BOISHÉBERT, CHARLES, French military leader in Acadia; b. Quebec City, 7 Feb 1727, s/o Henri-Louis Deschamps de Boishébert and Louise-Geneviève de Ramezay; m. 1760, Charlotte-Elisabeth-Antoinette Deschamps de Boishébert et de Raffetot; d. Raffetot, near Rouen, France, 9 Jan 1797.

Charles Deschamps de Boishébert, from whom Beaubear's Island derives its name, entered the French army in 1742 and fought the British in Acadia between 1746 and 1756. In January 1757 he arrived on the Miramichi, where he established a headquarters and refuge for Acadians fleeing the expulsion. He spent the winter of 1757-58 in Quebec. After the fall of Louisbourg the next July he led a large band of Acadian refugees from Nova Scotia to the Miramichi.
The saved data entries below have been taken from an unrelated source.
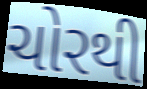
ચોરથી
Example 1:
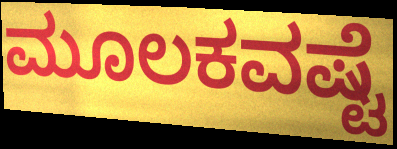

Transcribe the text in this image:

ಮೂಲಕವಷ್ಟೆ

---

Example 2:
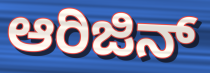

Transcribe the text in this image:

ಆರಿಜಿನ್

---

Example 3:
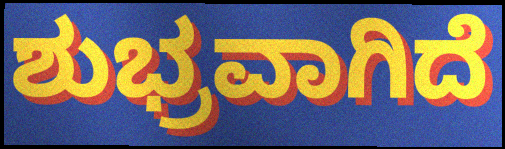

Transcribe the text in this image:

ಶುಭ್ರವಾಗಿದೆ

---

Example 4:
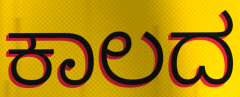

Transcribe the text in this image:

ಕಾಲದ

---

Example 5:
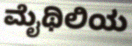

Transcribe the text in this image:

ಮೈಥಿಲಿಯ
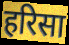
हरिसा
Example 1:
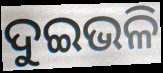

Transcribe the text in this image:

ଦୁଇଭଳି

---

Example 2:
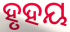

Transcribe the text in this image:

ହୃହୟ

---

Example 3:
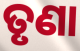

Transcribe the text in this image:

ତୃଣା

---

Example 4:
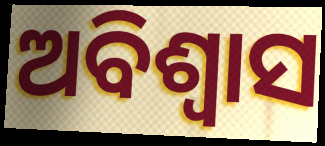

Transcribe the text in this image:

ଅବିଶ୍ବାସ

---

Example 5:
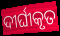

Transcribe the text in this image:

ଦୀର୍ଘୀକୃତ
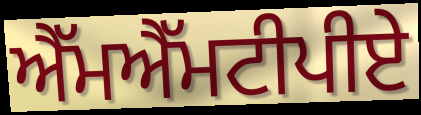
ਐੱਮਐੱਮਟੀਪੀਏ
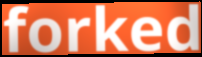
forked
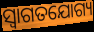
ସ୍ବାଗତଯୋଗ୍ୟ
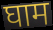
घाम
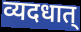
व्यदधात्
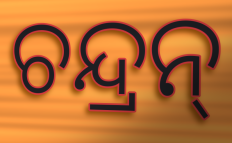
ଚନ୍ଦ୍ରନ୍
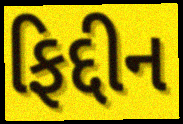
ફિદ્દીન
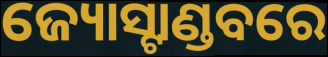
ଜ୍ୟୋସ୍ଟାଣ୍ଡବରେ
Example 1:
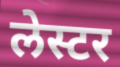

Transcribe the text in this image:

लेस्टर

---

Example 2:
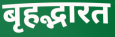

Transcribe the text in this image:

बृहद्भारत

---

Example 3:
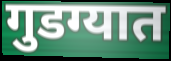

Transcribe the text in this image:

गुडग्यात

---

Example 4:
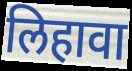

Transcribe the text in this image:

लिहावा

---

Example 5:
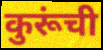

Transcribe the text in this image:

कुरूंची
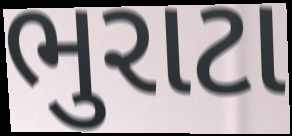
ભુરાટા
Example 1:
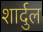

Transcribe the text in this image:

शार्दुल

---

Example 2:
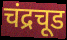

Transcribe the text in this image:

चंद्रचूड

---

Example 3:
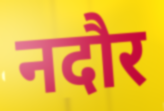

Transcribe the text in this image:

नदौर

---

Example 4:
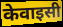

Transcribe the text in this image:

केवाइसी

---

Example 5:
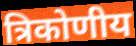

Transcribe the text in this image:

त्रिकोणीय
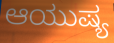
ಆಯುಷ್ಯ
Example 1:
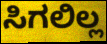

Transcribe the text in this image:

ಸಿಗಲಿಲ್ಲ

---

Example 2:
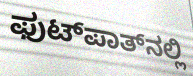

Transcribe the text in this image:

ಫುಟ್‌ಪಾತ್‌ನಲ್ಲಿ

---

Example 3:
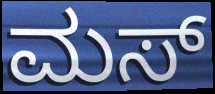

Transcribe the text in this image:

ಮಸ್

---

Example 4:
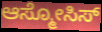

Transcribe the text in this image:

ಆಸ್ಮೋಸಿಸ್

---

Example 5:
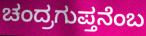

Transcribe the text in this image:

ಚಂದ್ರಗುಪ್ತನೆಂಬ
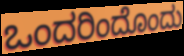
ಒಂದರಿಂದೊಂದು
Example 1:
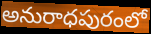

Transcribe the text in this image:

అనురాధపురంలో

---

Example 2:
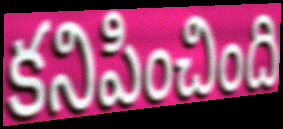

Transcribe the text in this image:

కనిపించింది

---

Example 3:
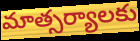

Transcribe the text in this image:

మాత్సర్యాలకు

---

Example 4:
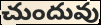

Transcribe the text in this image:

చుందువు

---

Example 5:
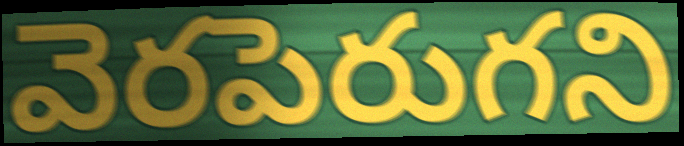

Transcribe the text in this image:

వెరపెరుగని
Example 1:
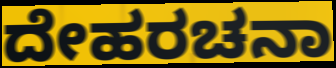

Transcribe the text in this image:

ದೇಹರಚನಾ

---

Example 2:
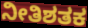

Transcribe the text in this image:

ನೀತಿಶತಕ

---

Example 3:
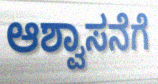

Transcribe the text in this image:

ಆಶ್ವಾಸನೆಗೆ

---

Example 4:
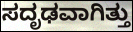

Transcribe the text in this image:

ಸದೃಢವಾಗಿತ್ತು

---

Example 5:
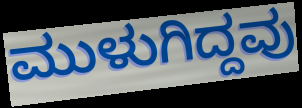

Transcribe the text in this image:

ಮುಳುಗಿದ್ದವು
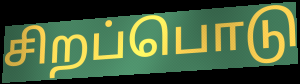
சிறப்பொடு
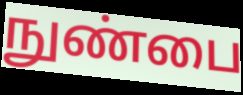
நுண்பை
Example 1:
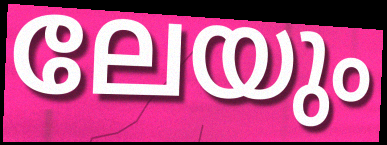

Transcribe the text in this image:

ലേയും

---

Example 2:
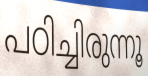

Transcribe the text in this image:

പഠിച്ചിരുന്നൂ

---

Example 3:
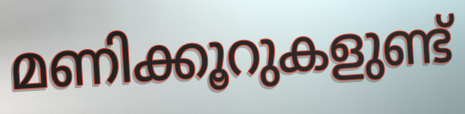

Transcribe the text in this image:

മണിക്കൂറുകളുണ്ട്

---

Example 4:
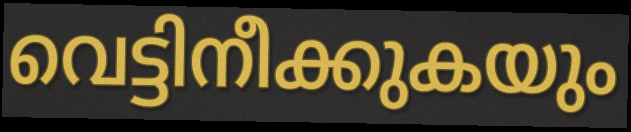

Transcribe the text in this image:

വെട്ടിനീക്കുകയും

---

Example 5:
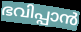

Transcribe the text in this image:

ഭവിപ്പാൻ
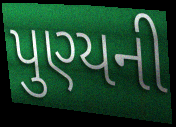
પુણ્યની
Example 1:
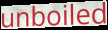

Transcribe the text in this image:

unboiled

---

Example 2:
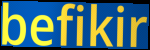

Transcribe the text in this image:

befikir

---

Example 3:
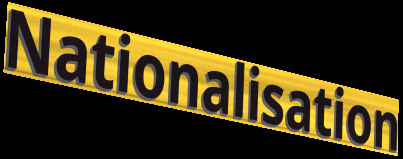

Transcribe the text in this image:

Nationalisation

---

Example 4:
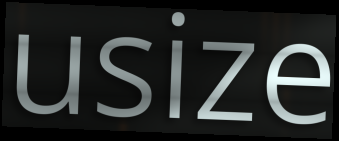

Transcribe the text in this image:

usize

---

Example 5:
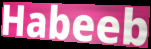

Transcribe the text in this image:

Habeeb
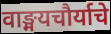
वाङ्मयचौर्याचे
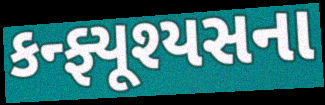
કન્ફ્યૂશ્યસના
He then departed almost immediately with 400 soldiers, leaving the Acadians to fend for themselves.

Boishébert fought at Quebec in 1759 and at Ste Foy in 1760. When he went to France after the war he was charged with complicity in the schemes of the Intendant François Bigot and was accused of "having profited personally from the purchase in Quebec of supplies for the starving Acadians." He was imprisoned in the Bastille but was acquitted and released fifteen months later. Most of the remainder of his life was spent at an estate in France which he acquired through marriage.